After learning that Apple has today increased the minimum price of its apps in its UK App Store, it has now emerged that the consumer electronics giant has slashed prices in Japan, Switzerland and Australia, bringing the latter it in line with US prices. However, UK App Store customers will still be paying more than their US counterparts.
Customers in Australia, which has seen a sudden surge in its dollar currency, were until today paying more for their apps than US customers. Earlier today, T3 reported that Apple introduced the new minimum charge, which will see British customers pay £0.69p per app.
A spokesperson for Apple said the price hike was due to a shift in foreign exchange rates and local tax laws. However, it seems odd that Britain should see a price hike when the US dollar recently fell against the sterling.
The success of Apple’s App Store has largely been because of a huge amount of free and cheap software. Developers and users alike have largely jumped on board with the UK minimum price of £0.59p, which is why it seems a bit fishy that Apple has now decided to increase its original minimum price.

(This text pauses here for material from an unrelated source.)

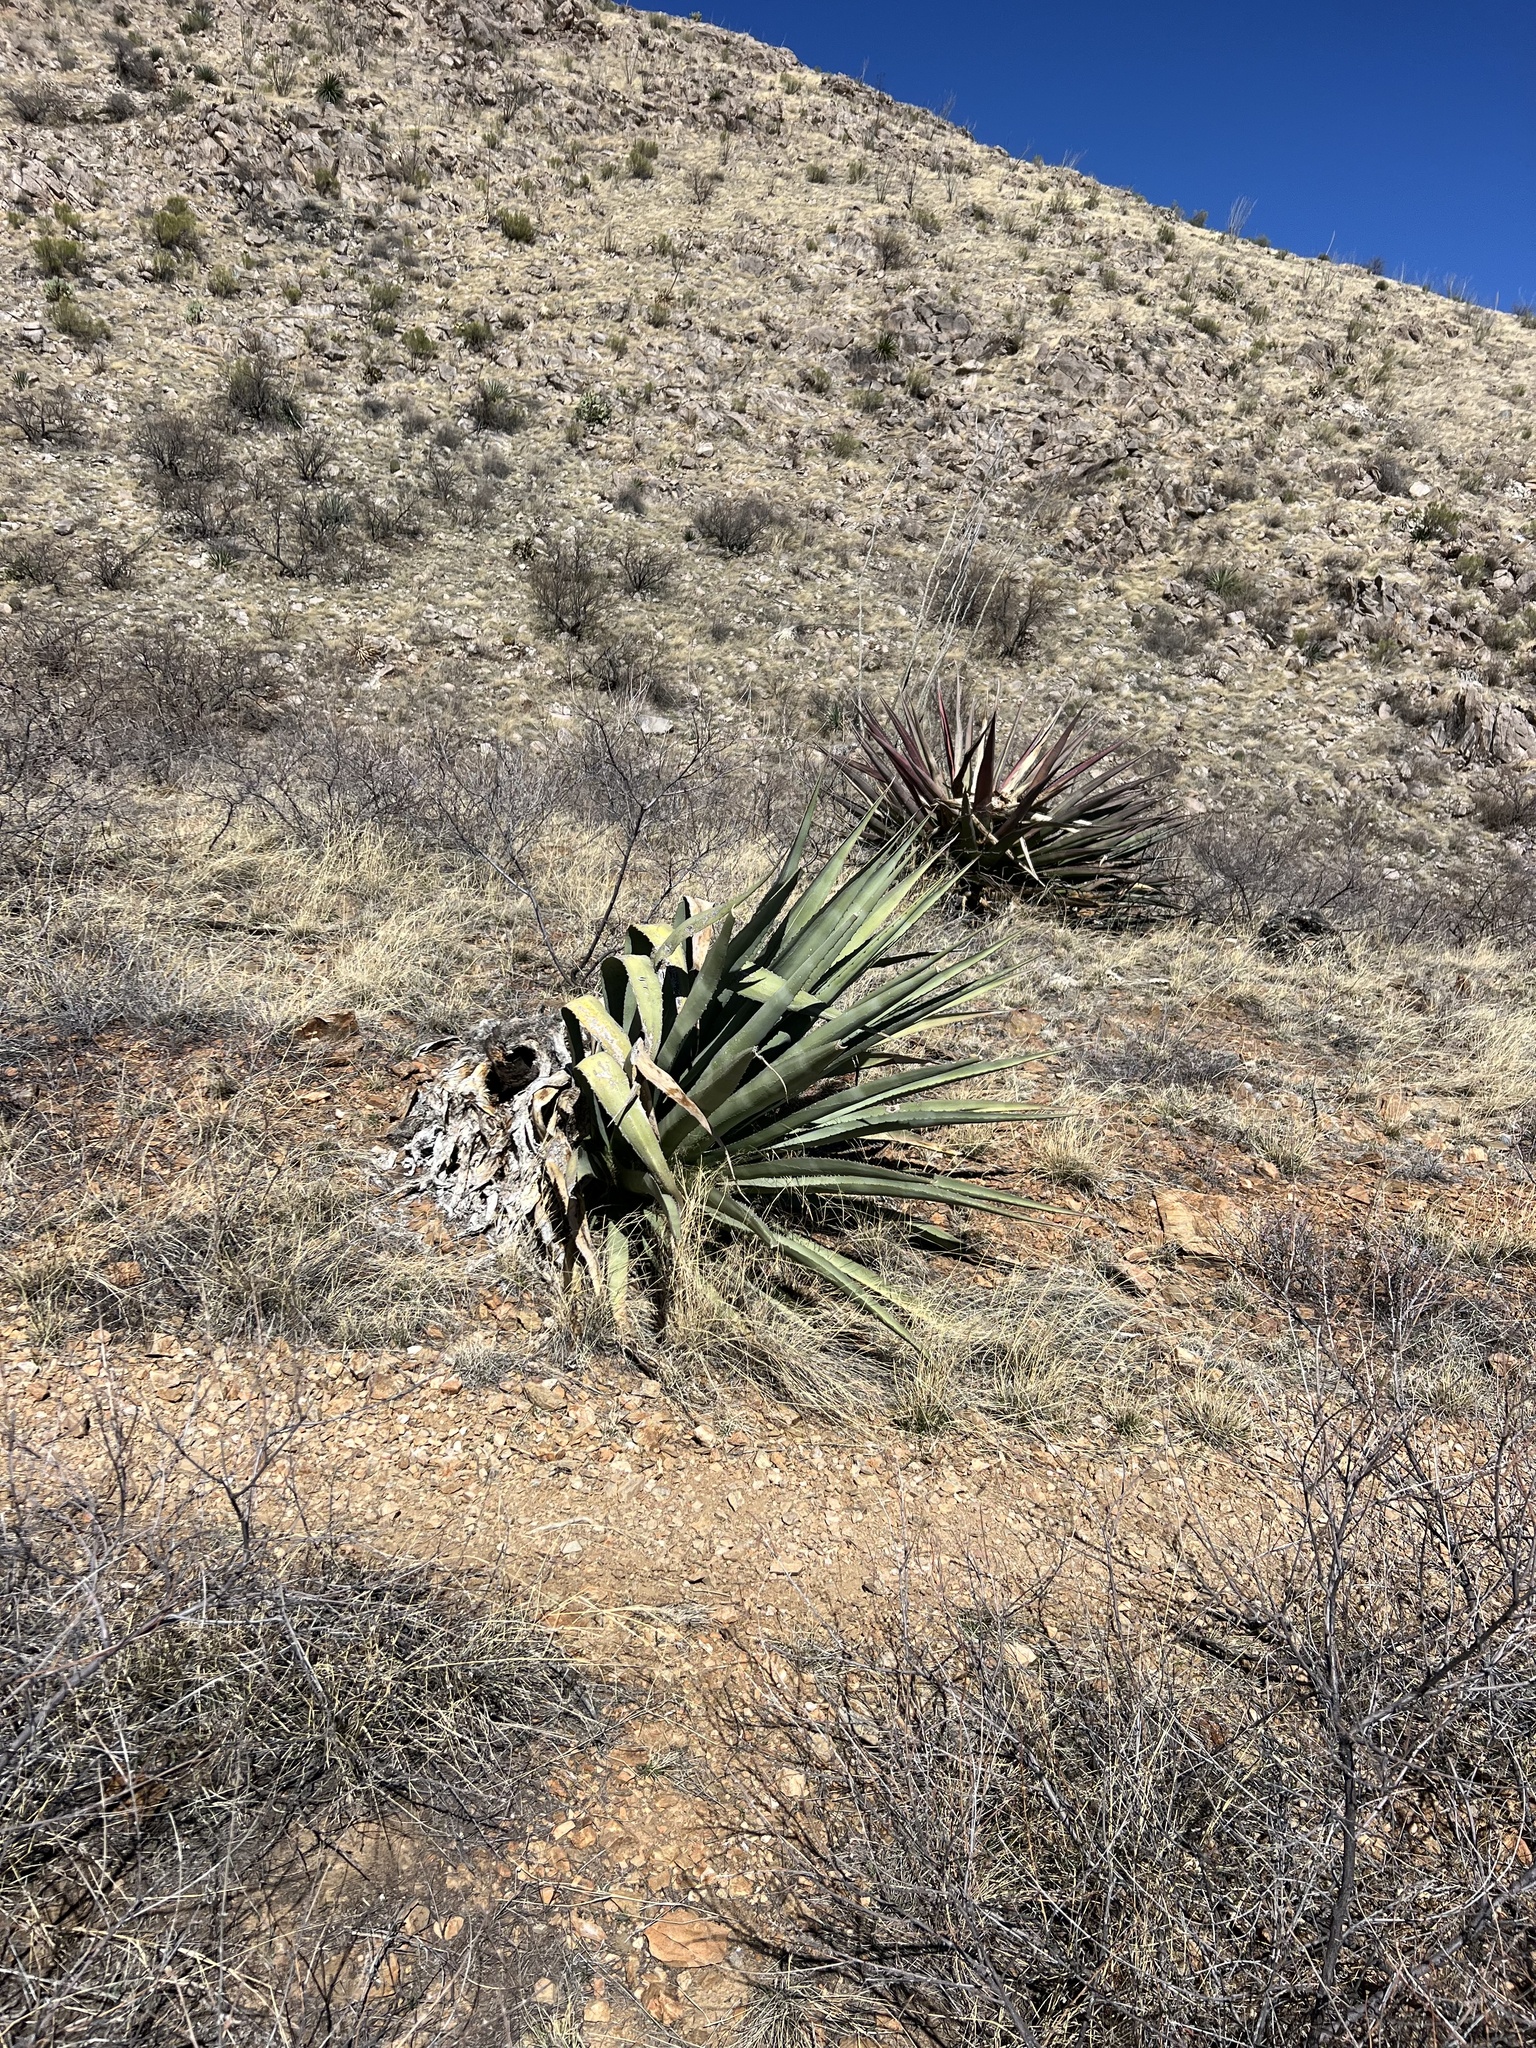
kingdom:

As of this very minute, the minimum price of apps on the app store has risen to 69p in the UK – a difference of 10p. There are still tens of thousands of free apps available to download, but it’s this minimum price point that could possibly spark an app riot.

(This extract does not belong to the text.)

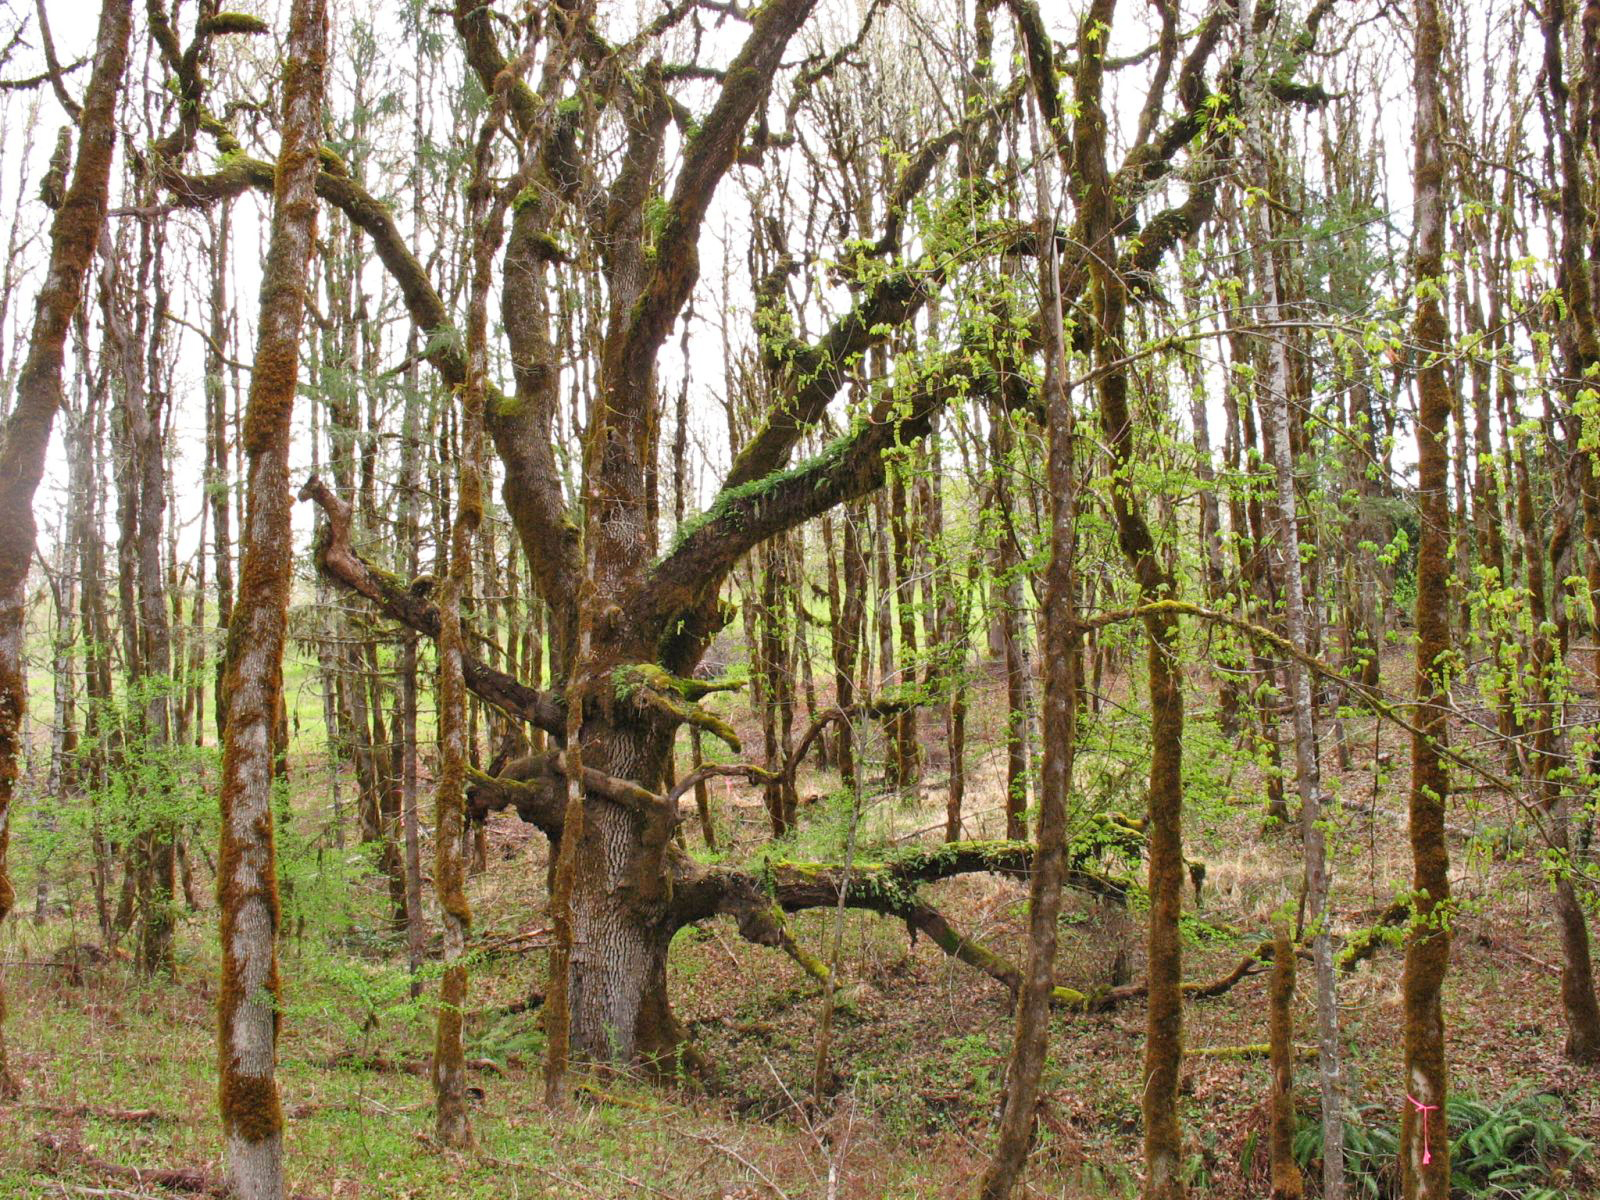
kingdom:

Frustratingly, this price point works out at around $1.11, meaning that users in the UK are now paying more for apps than the $0.99 minimum enjoyed by customers in the US and other countries across the globe.
There’s been no word from Apple as to why this is although the company hasn't changed its 30 per cent share policy in app revenue from developers.
This may work out as good news for developers, assuming users get on board with the new price point.